Russ Keast farms several thousands acres of corn and soybeans near Macedonia, IA, on his family’s century-old farm. He markets much of his corn through his feedyard and hog-finishing operation. So good risk management is a must.

“We don’t look at dollar targets as much as we look at market signals,” he says. “We watch the weekly charts more than the daily charts for macro signals. We try to remain as emotionless as we can.

“We were 75-80% sold on soybeans by the first week in October (cash sales),” he says. “We started and finished those sales mostly in the mid-$9/bu. range. We also sold short calls (to add potential profit to our position), but as the market matured, we were able to get out of them without much of an expense.”           

Keast works with a risk-management consultant, Bill Haupts, independent contractor with Russell Associates. Haupts has limited power of attorney to make trades. “I don’t like to deal with a broker,” says Keast. “I work regularly with Bill to develop strategies. We discuss our plan, then he makes trades based on those strategies.”

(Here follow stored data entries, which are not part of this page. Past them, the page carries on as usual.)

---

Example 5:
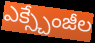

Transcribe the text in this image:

ఎక్స్చేంజీల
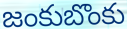
జంకుబొంకు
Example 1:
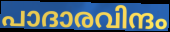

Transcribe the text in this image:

പാദാരവിന്ദം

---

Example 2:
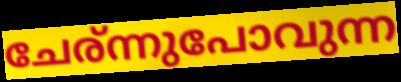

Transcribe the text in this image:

ചേര്ന്നുപോവുന്ന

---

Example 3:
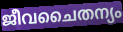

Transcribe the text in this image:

ജീവചൈതന്യം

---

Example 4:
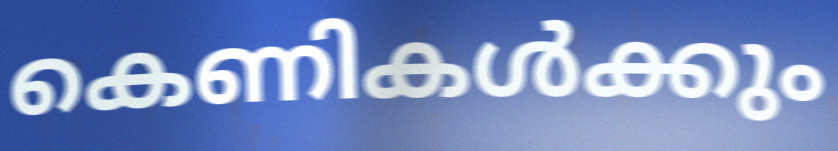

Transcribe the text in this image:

കെണികൾക്കും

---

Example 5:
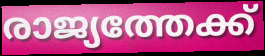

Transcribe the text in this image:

രാജ്യത്തേക്ക്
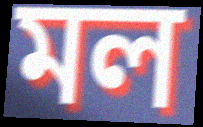
মল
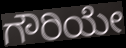
ಗೌರಿಯೇ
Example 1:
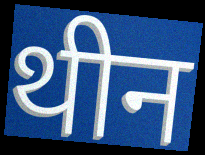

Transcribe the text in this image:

थीन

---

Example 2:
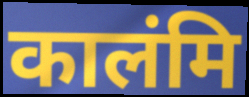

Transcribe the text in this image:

कालंमि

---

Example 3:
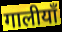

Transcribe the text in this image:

गालीयाँ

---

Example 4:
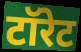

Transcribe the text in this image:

टॉरेट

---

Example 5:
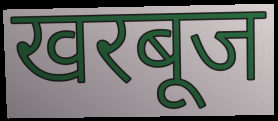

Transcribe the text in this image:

खरबूज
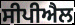
ਸੀਪੀਐਲ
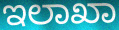
ಇಲಾಖಾ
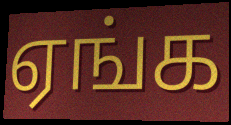
ஏங்க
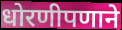
धोरणीपणाने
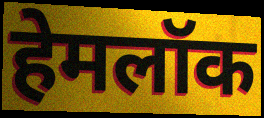
हेमलॉक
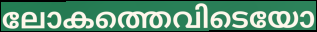
ലോകത്തെവിടെയോ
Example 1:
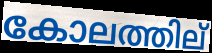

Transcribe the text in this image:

കോലത്തില്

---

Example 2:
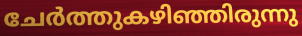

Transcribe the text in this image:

ചേർത്തുകഴിഞ്ഞിരുന്നു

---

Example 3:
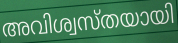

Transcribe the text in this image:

അവിശ്വസ്തയായി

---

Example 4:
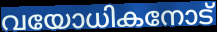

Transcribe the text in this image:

വയോധികനോട്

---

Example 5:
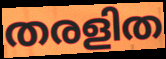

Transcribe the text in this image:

തരളിത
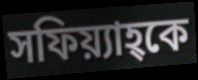
সফিয়্যাহ্কে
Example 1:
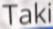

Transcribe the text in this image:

Taki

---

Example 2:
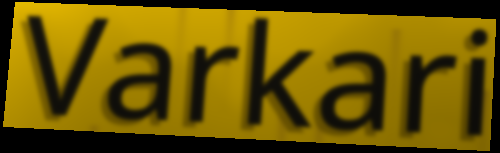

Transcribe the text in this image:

Varkari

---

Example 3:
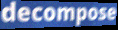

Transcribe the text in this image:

decompose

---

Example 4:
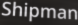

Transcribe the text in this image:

Shipman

Following the bullish crop report, Keast and Haupts were waiting for the limit-up rally to settle in before making final decisions, especially with the volatility.

As for corn, Keast sold some early on – “but the markets haven’t given us any long-terms signals to sell.” Much of his crop is marketed through the farm’s feedyard, where he often gets more out of corn through pounds of gain. “We’ve sold corn to our feedyard on a weekly basis and kept our cost of gains in the mid-60¢/lb. range (much lower than the average COG),” he says.

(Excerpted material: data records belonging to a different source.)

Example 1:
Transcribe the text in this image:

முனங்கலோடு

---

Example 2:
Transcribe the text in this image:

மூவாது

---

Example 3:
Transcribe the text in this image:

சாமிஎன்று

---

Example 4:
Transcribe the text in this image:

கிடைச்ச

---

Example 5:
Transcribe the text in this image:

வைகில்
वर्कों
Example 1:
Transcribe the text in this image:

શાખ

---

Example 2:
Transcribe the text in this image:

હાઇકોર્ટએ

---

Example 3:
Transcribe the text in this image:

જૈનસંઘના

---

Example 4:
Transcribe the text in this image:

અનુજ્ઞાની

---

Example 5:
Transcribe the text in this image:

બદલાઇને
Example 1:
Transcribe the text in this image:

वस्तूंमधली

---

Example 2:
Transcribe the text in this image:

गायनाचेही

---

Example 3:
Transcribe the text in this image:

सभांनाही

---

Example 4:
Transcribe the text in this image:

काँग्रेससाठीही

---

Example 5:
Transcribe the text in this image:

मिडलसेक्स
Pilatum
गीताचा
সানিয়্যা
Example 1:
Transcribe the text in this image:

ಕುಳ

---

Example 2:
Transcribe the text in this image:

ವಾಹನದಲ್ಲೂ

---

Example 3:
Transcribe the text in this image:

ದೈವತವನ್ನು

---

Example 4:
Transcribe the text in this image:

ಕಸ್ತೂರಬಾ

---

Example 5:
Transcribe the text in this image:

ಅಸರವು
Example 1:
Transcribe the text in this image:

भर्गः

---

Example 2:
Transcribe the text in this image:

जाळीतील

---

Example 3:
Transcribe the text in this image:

He saw the potential for corn price increases before the October crop report and bought short-term corn call positions to get through the report, he says, adding that some additional profit was taken with the limit-up prices. “We did it to avoid some of our risk in feeding cattle. The strategy worked.”

Keast feels 2010 has been an anomaly. “If you can sell at a price you like, one that produces a profit, you go with it, then start on the next year.”